HONG KONG -- Tens of thousands of people in Hong Kong joined a candlelight vigil in a downtown park Wednesday to commemorate the 25th anniversary of China's bloody military suppression of protests on Beijing's Tiananmen Square.

Participants held candles to remember the victims at the vigil, which turned Victoria Park's six soccer fields into an ocean of flickering light.

A look back at CBS News' reporting at Tiananmen Square 01:13

More than 180,000 people joined the gathering, according to organizers, while police put the crowd size at about 99,500. It was likely one of the largest turnouts for the annual event in recent years.

Democracy activists laid a wreath at a makeshift memorial as they read out the names of those who were killed in the military suppression on June 3-4, 1989, in the heart of Beijing. The crackdown killed hundreds, possibly thousands, of unarmed protesters and onlookers.

Many participants at Wednesday's rally wore white headbands on which were written "June 4 25 years" and followed chants urging China's Communist Party to overturn its verdict on the protest movement. Beijing has said the protests aimed to topple the ruling party and plunge China into chaos.

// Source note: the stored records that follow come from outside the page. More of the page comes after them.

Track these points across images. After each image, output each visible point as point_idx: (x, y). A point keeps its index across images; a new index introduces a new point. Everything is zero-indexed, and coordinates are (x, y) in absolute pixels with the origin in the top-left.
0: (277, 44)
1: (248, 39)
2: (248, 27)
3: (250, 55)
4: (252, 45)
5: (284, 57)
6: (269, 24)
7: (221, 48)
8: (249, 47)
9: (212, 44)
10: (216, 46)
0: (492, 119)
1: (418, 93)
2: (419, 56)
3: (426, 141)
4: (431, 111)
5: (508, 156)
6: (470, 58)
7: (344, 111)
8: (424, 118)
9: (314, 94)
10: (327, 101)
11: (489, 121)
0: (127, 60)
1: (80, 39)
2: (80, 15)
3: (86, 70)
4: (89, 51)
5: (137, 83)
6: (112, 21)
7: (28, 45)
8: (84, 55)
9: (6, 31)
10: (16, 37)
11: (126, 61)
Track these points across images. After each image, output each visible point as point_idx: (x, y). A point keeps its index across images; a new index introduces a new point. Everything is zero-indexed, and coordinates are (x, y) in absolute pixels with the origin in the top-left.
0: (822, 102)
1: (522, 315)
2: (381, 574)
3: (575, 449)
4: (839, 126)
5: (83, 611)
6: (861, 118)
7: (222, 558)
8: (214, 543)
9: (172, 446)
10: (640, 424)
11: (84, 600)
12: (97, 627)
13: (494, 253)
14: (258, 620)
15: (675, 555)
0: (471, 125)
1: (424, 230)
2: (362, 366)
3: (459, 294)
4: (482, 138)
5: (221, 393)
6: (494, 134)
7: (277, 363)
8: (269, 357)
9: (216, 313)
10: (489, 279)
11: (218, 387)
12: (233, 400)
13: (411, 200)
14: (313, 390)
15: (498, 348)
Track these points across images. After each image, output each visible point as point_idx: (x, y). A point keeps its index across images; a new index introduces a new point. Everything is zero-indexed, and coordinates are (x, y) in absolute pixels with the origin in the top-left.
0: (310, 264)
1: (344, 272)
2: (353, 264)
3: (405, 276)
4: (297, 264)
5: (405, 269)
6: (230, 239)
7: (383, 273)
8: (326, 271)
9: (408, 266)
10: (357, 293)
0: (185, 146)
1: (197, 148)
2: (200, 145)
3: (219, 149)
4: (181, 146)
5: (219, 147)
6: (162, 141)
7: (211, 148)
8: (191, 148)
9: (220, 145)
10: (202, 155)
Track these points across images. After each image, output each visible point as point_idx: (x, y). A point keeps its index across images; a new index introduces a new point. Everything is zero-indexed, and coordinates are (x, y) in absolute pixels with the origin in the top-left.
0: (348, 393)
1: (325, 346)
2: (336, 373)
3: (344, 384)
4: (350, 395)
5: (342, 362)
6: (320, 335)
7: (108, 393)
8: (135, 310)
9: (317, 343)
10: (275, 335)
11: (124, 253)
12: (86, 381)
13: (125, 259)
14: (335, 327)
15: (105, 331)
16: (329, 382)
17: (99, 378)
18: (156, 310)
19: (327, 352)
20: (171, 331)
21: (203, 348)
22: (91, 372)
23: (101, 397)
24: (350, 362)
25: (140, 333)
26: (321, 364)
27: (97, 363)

The protests remain a taboo topic in mainland China, and Beijing has never given a full accounting of what happened during the crackdown or its human toll. But in Hong Kong, which retains Western-style civil liberties unseen on the mainland, the memory of the Tiananmen protests reinforces the widening differences with China 17 years after the territory ceased to be a British colony.

"When the whole of China is being silenced, I think the people of Hong Kong, now, with the freedom that we have, have the responsibility to light up the candle for them," said Lee Cheuk-yan, a pro-democracy legislator and one of the organizers.

China hides history in attempt to conceal Tiananmen Square events 03:54

A quarter century after Tiananmen Square, China's leaders still won't let anyone talk about it.

When CBS News tried to interview activist You Weijie, the widow of a man who was shot and killed near Tiananmen Square in 1989, a woman who would not identify herself called the police.

You said she was being watched by police and could not leave her house, so CBS News went to her. No one came to the door, but five policemen showed up outside.